(DATA TO EXAMINE begins)

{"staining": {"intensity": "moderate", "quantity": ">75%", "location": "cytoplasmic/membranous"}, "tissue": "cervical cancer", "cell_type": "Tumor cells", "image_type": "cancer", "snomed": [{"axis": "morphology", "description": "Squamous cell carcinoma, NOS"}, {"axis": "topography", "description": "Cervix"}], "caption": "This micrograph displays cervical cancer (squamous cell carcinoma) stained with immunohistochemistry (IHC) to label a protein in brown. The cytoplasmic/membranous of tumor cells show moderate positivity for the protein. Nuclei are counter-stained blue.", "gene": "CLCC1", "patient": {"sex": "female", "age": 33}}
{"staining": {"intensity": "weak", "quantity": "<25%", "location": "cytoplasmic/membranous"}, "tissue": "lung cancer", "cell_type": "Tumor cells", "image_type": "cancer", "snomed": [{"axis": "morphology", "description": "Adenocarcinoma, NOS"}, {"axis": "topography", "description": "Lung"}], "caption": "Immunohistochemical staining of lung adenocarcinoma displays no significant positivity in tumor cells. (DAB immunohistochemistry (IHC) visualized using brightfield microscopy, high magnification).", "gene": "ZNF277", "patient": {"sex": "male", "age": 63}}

(DATA TO EXAMINE ends)
(DATA TO EXAMINE begins)

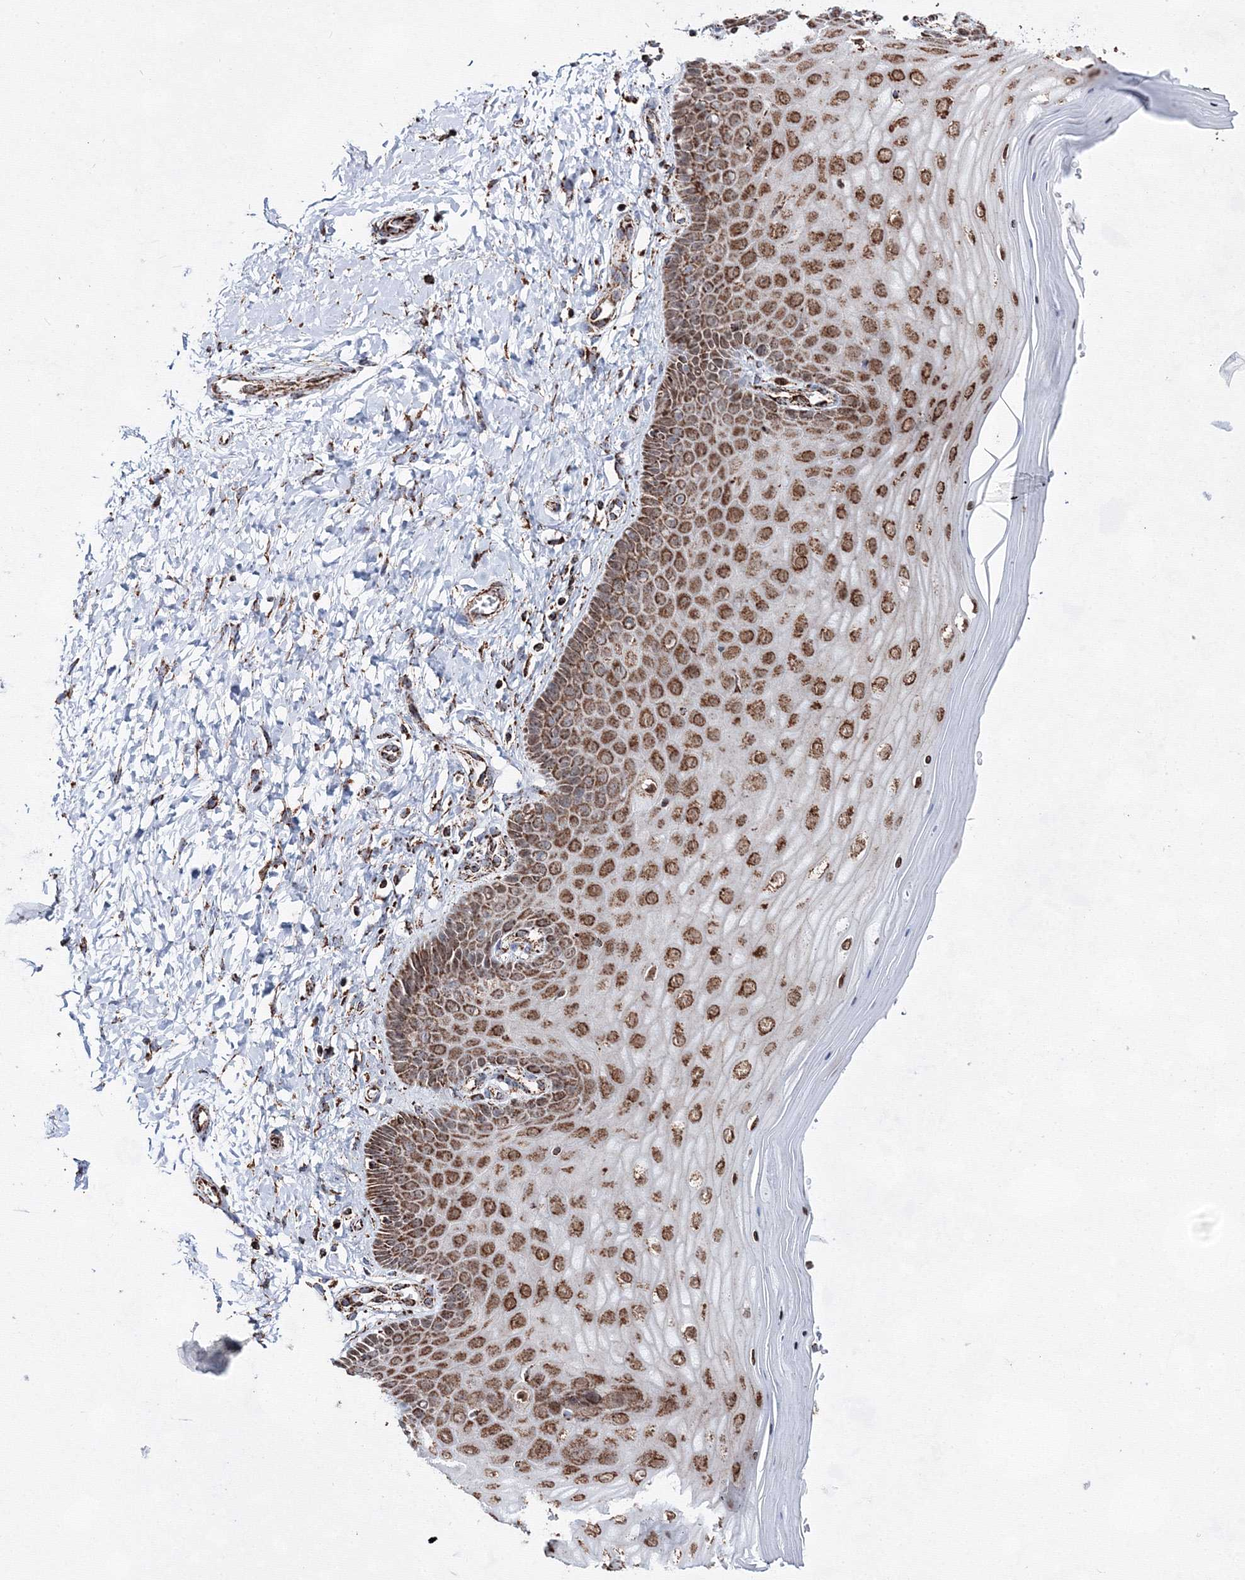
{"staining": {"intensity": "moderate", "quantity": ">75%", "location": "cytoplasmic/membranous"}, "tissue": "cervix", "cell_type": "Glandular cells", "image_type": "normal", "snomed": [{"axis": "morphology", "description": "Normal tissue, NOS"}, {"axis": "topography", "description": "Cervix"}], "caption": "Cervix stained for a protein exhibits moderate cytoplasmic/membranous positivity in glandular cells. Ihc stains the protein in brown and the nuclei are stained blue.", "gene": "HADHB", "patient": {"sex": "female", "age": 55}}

(DATA TO EXAMINE ends)
(DATA TO EXAMINE begins)

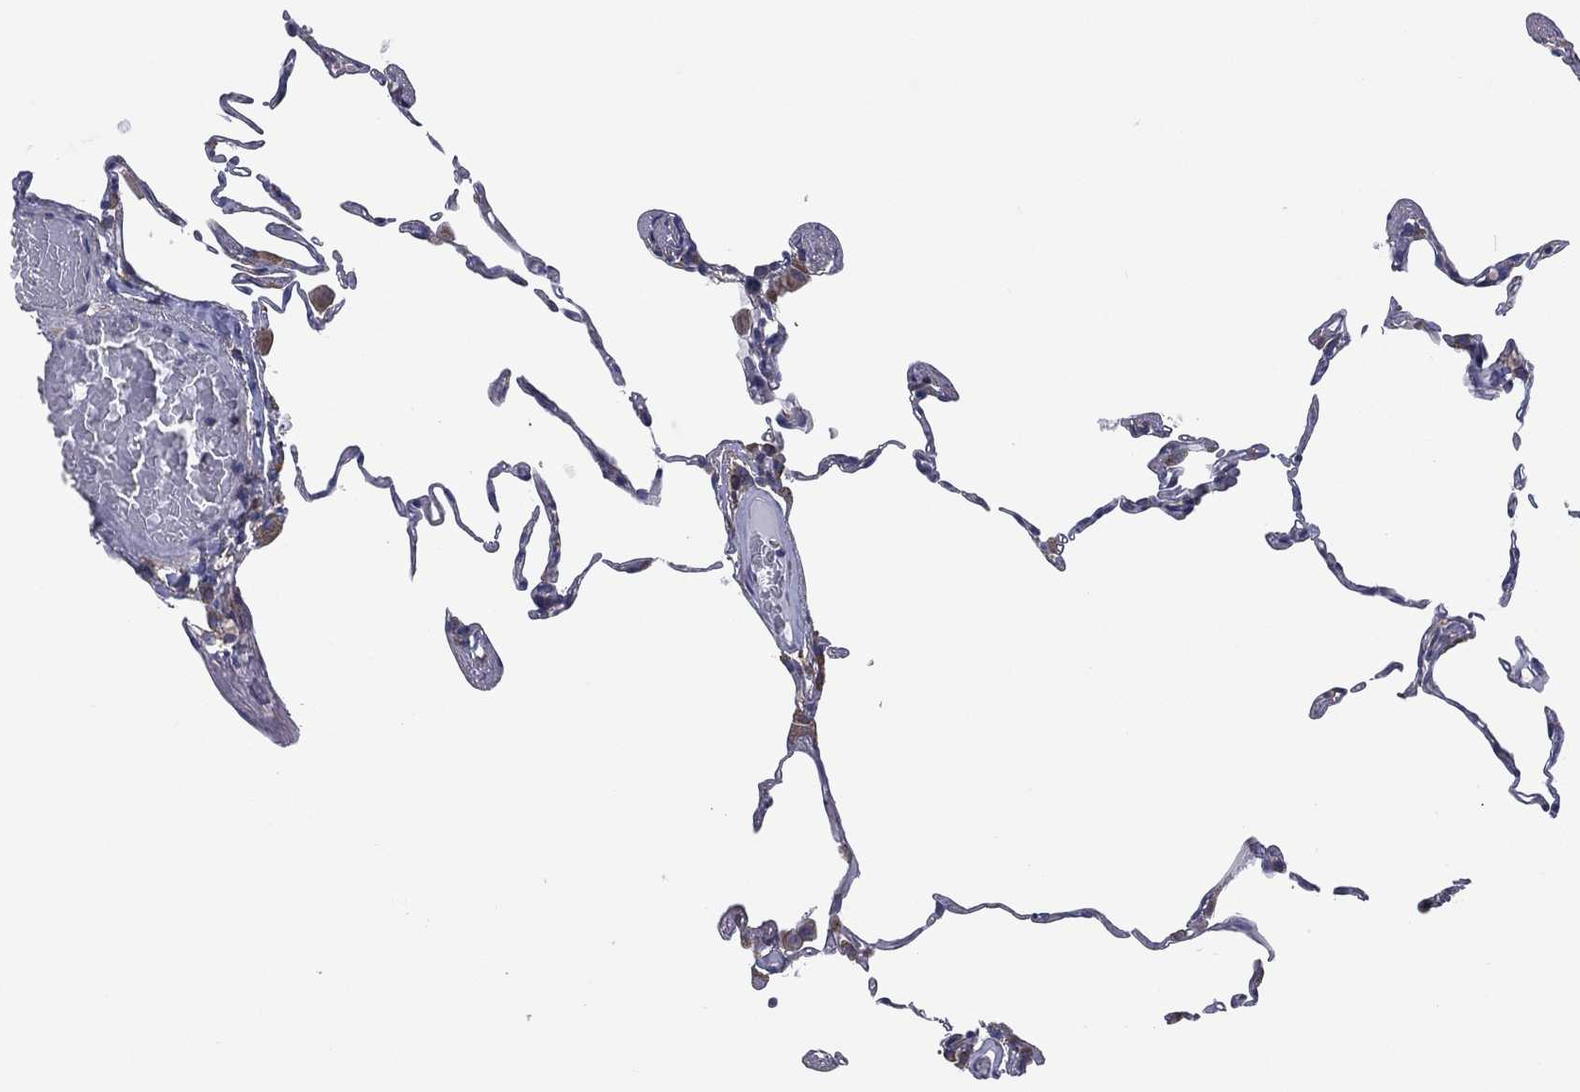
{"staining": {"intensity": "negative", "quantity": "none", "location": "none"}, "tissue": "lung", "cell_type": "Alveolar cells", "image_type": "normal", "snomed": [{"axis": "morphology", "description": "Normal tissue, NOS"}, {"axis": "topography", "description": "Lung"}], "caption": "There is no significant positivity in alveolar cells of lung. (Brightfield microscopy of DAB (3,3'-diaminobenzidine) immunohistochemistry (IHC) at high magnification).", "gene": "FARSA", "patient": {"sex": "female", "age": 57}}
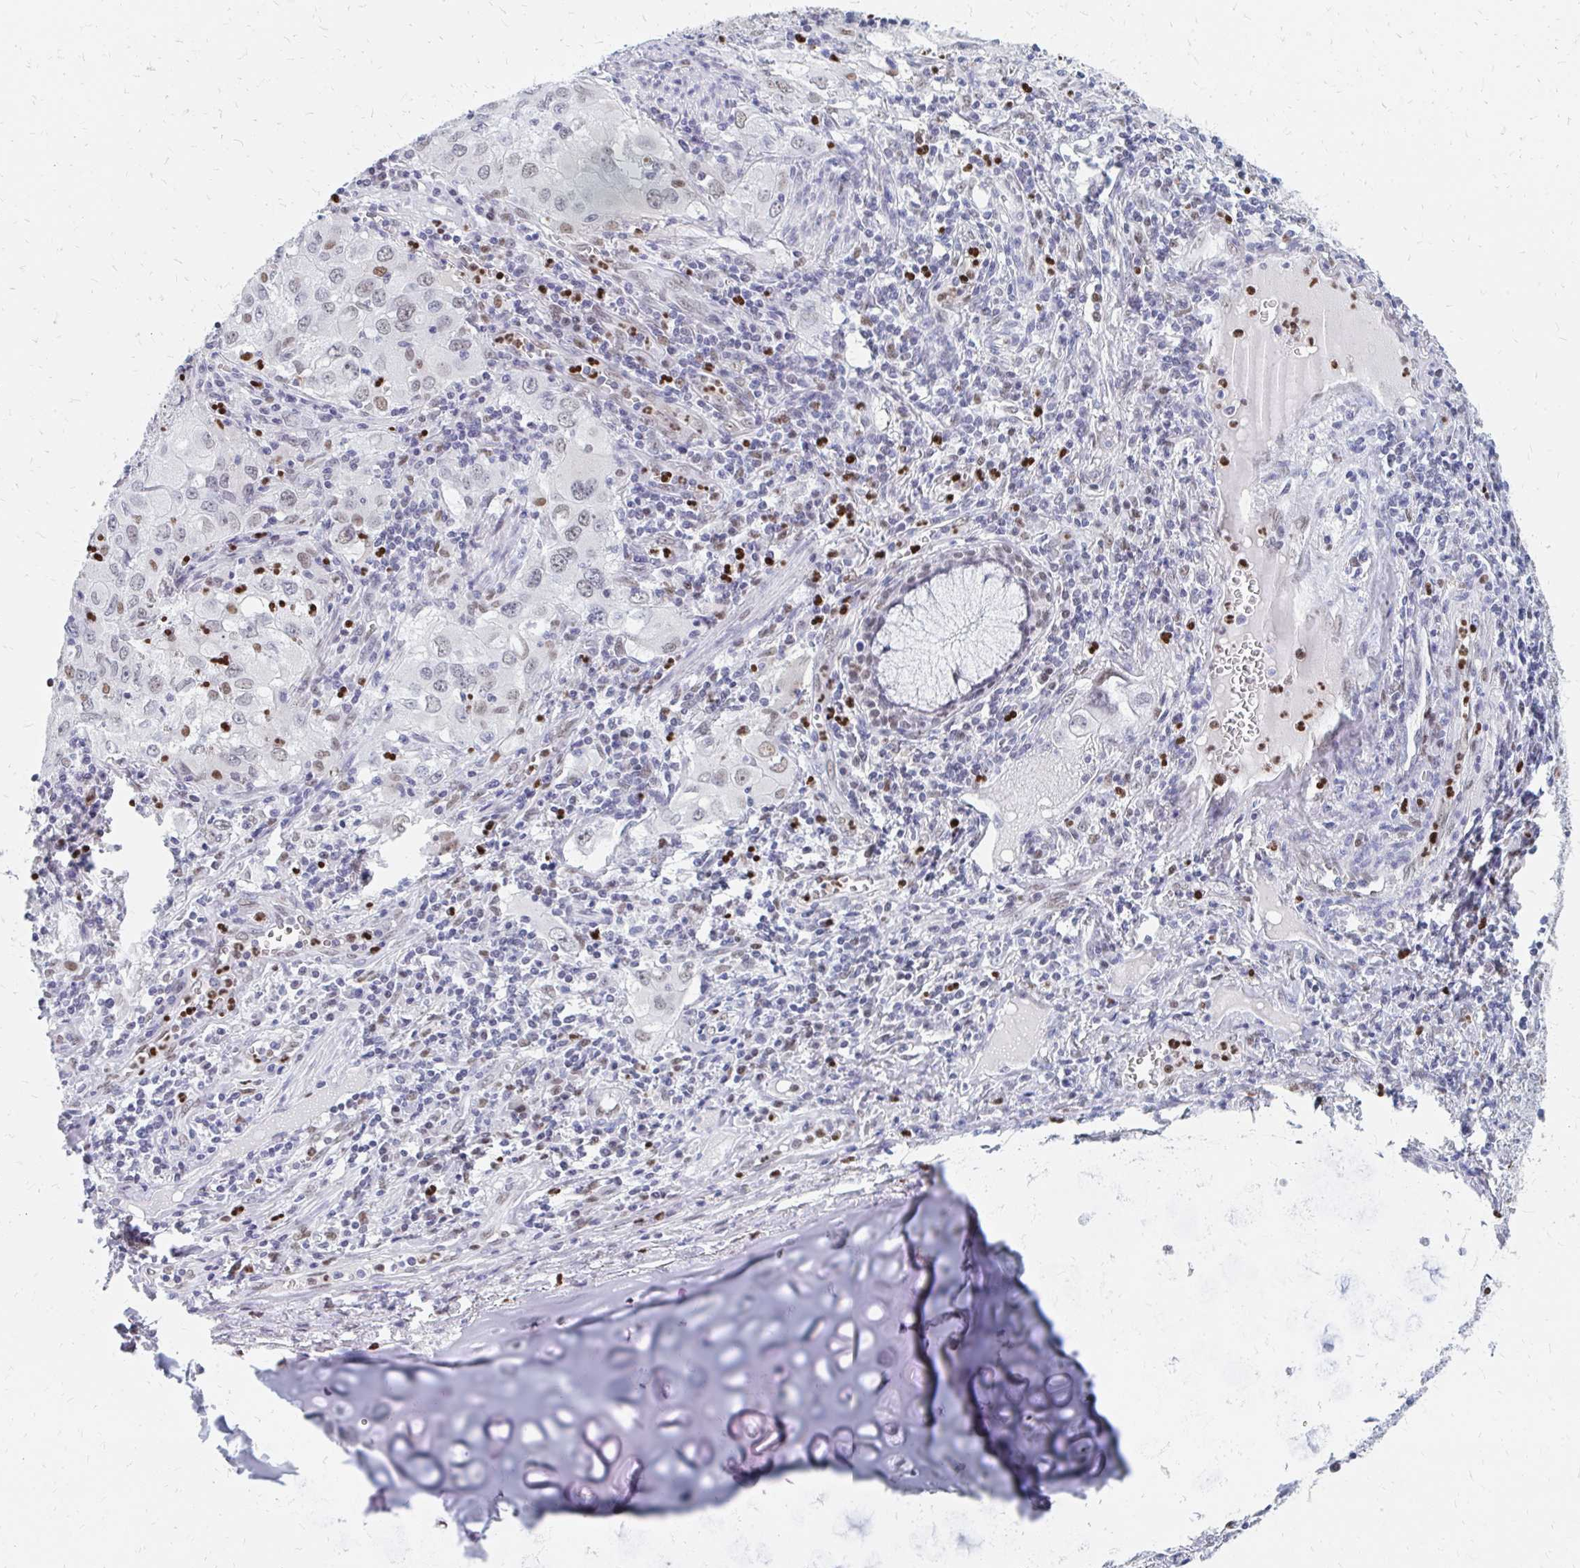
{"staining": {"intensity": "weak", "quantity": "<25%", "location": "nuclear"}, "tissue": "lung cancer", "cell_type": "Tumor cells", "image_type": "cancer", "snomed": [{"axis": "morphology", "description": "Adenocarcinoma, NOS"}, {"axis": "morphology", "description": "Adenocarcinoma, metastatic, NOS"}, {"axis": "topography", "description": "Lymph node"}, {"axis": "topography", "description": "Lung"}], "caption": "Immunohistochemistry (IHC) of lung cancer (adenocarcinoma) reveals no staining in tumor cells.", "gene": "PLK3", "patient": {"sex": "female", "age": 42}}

(DATA TO EXAMINE ends)

Start at the line above containing "is no significant" and stop at the line containing "(IHC) of lung": print those lines and everything between them exactly, but not the pictures.

{"staining": {"intensity": "negative", "quantity": "none", "location": "none"}, "tissue": "lung", "cell_type": "Alveolar cells", "image_type": "normal", "snomed": [{"axis": "morphology", "description": "Normal tissue, NOS"}, {"axis": "topography", "description": "Lung"}], "caption": "There is no significant positivity in alveolar cells of lung. (Brightfield microscopy of DAB (3,3'-diaminobenzidine) immunohistochemistry (IHC) at high magnification).", "gene": "FARSA", "patient": {"sex": "female", "age": 57}}
{"staining": {"intensity": "weak", "quantity": "<25%", "location": "nuclear"}, "tissue": "lung cancer", "cell_type": "Tumor cells", "image_type": "cancer", "snomed": [{"axis": "morphology", "description": "Adenocarcinoma, NOS"}, {"axis": "morphology", "description": "Adenocarcinoma, metastatic, NOS"}, {"axis": "topography", "description": "Lymph node"}, {"axis": "topography", "description": "Lung"}], "caption": "Immunohistochemistry (IHC) of lung cancer (adenocarcinoma) reveals no staining in tumor cells.", "gene": "PLK3", "patient": {"sex": "female", "age": 42}}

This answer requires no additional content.